Bednarik fügt hinzu: "Im Rahmen der EZB-Entscheidung wird die US den Verbraucherpreisindex (VPI) veröffentlichen, was einige volatile Preisbewegungen auslösen könnte. Höhere als erwartete Inflationszahlen werden voraussichtlich die Spekulation über zusätzliche Zinssenkungen in den USA anheizen, was zu einer gewissen USD-Schwäche führen könnte, während das gegenteilige Szenario ebenfalls gültig ist. Dabei ist zu beachten, dass EUR/USD im Dezember bei 1,1804 seinen Höhepunkt erreichte, die unmittelbare Widerstandsmarke. Sobald dieses Niveau überschritten wird, könnte das Paar das Hoch von 2025 bei 1,1918 erneut testen. Die kurzfristige Unterstützung liegt bei 1,1690, gefolgt von der Preiszone 1,1620/40. Ein Rückgang in Richtung letzterer sollte Käufer anziehen."
Euro - Häufig gestellte Fragen (FAQ)
Der Euro ist die Währung der 19 Länder der Europäischen Union, die zur Eurozone gehören.

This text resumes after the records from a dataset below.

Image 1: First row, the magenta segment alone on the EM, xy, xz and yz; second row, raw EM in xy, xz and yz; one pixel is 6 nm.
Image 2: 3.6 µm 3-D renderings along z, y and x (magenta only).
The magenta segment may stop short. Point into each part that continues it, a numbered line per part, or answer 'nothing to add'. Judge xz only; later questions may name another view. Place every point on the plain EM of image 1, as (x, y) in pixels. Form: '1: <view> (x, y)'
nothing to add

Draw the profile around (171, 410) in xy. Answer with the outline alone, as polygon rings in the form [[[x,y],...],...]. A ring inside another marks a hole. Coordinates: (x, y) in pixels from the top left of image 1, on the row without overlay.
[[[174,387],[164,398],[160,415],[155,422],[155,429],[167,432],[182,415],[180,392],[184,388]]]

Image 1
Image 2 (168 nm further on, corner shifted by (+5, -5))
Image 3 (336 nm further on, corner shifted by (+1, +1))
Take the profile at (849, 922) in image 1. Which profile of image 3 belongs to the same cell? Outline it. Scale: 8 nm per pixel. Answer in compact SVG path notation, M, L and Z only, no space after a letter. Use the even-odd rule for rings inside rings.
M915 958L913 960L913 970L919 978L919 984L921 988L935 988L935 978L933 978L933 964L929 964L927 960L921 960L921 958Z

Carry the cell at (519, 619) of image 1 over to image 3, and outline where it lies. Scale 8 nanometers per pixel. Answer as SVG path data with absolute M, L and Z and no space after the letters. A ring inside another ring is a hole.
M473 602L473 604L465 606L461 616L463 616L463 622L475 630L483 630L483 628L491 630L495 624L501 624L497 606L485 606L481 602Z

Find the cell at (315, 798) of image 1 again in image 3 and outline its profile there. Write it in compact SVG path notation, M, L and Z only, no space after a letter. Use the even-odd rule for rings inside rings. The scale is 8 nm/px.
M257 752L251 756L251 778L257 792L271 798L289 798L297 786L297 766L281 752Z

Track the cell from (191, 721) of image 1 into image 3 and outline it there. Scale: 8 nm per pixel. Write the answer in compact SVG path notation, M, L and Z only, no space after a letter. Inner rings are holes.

Nach dem US-Dollar ist er die am zweithäufigsten gehandelte Währung der Welt. Im Jahr 2022 machte er 31 % aller Devisentransaktionen aus, mit einem durchschnittlichen Tagesumsatz von über 2,2 Billionen US-Dollar pro Tag. Der EUR/USD ist das am meisten gehandelte Währungspaar der Welt und macht schätzungsweise 30 % aller Transaktionen aus. Es folgen der EUR/JPY mit 4 %, der EUR/GBP mit 3 % und der EUR/AUD mit 2 %.
Die Europäische Zentralbank (EZB) in Frankfurt, Deutschland, ist die Zentralbank der Eurozone. Sie legt die Zinssätze fest und steuert die Geldpolitik. Das Hauptziel der EZB ist die Preisstabilität, was entweder die Kontrolle der Inflation oder die Förderung des Wachstums bedeutet. Ihr wichtigstes Instrument ist die Anhebung oder Senkung der Zinssätze. Relativ hohe Zinssätze oder die Erwartung höherer Zinssätze stärken in der Regel den Euro und umgekehrt. Der EZB-Rat trifft geldpolitische Entscheidungen in acht Sitzungen pro Jahr. Diese werden von den Leitern der nationalen Zentralbanken der Eurozone und sechs ständigen Mitgliedern, darunter EZB-Präsidentin Christine Lagarde, getroffen.
Die Inflation in der Eurozone, gemessen am harmonisierten Verbraucherpreisindex (HVPI), ist ein entscheidender Faktor für den Euro. Übertrifft die Inflation die Erwartungen und das Ziel von 2 % der Europäischen Zentralbank (EZB), wird die EZB wahrscheinlich die Zinsen anheben müssen, um die Preisstabilität zu sichern. Höhere Zinsen im Vergleich zu anderen Währungsräumen machen den Euro attraktiver für globale Investoren und stärken somit die Währung.
Veröffentlichungen von Wirtschaftsdaten beeinflussen die Gesundheit der Wirtschaft und somit den Euro. Indikatoren wie das Bruttoinlandsprodukt (BIP), Einkaufsmanagerindizes (PMI), Beschäftigungszahlen und Konsumentenstimmung geben Hinweise auf die Entwicklung der gemeinsamen Währung. Eine starke Wirtschaft stützt den Euro, da sie ausländische Investitionen anzieht und möglicherweise die Europäische Zentralbank (EZB) zu Zinserhöhungen bewegt. Schwache Daten hingegen lassen den Euro oft fallen. Besonders relevant sind hierbei die Daten der vier größten Volkswirtschaften des Euroraums – Deutschland, Frankreich, Italien und Spanien –, die rund 75 % der Eurozonen-Wirtschaft ausmachen.
Ein entscheidender Faktor für den Euro ist die Handelsbilanz, die den Unterschied zwischen den Einnahmen aus Exporten und den Ausgaben für Importe eines Landes über einen bestimmten Zeitraum misst. Wenn ein Land gefragte Exportgüter herstellt, erhöht sich die Nachfrage nach seiner Währung, da ausländische Käufer diese Waren erwerben wollen. Eine positive Handelsbilanz stärkt somit den Euro, während ein Handelsdefizit die Währung unter Druck setzen kann.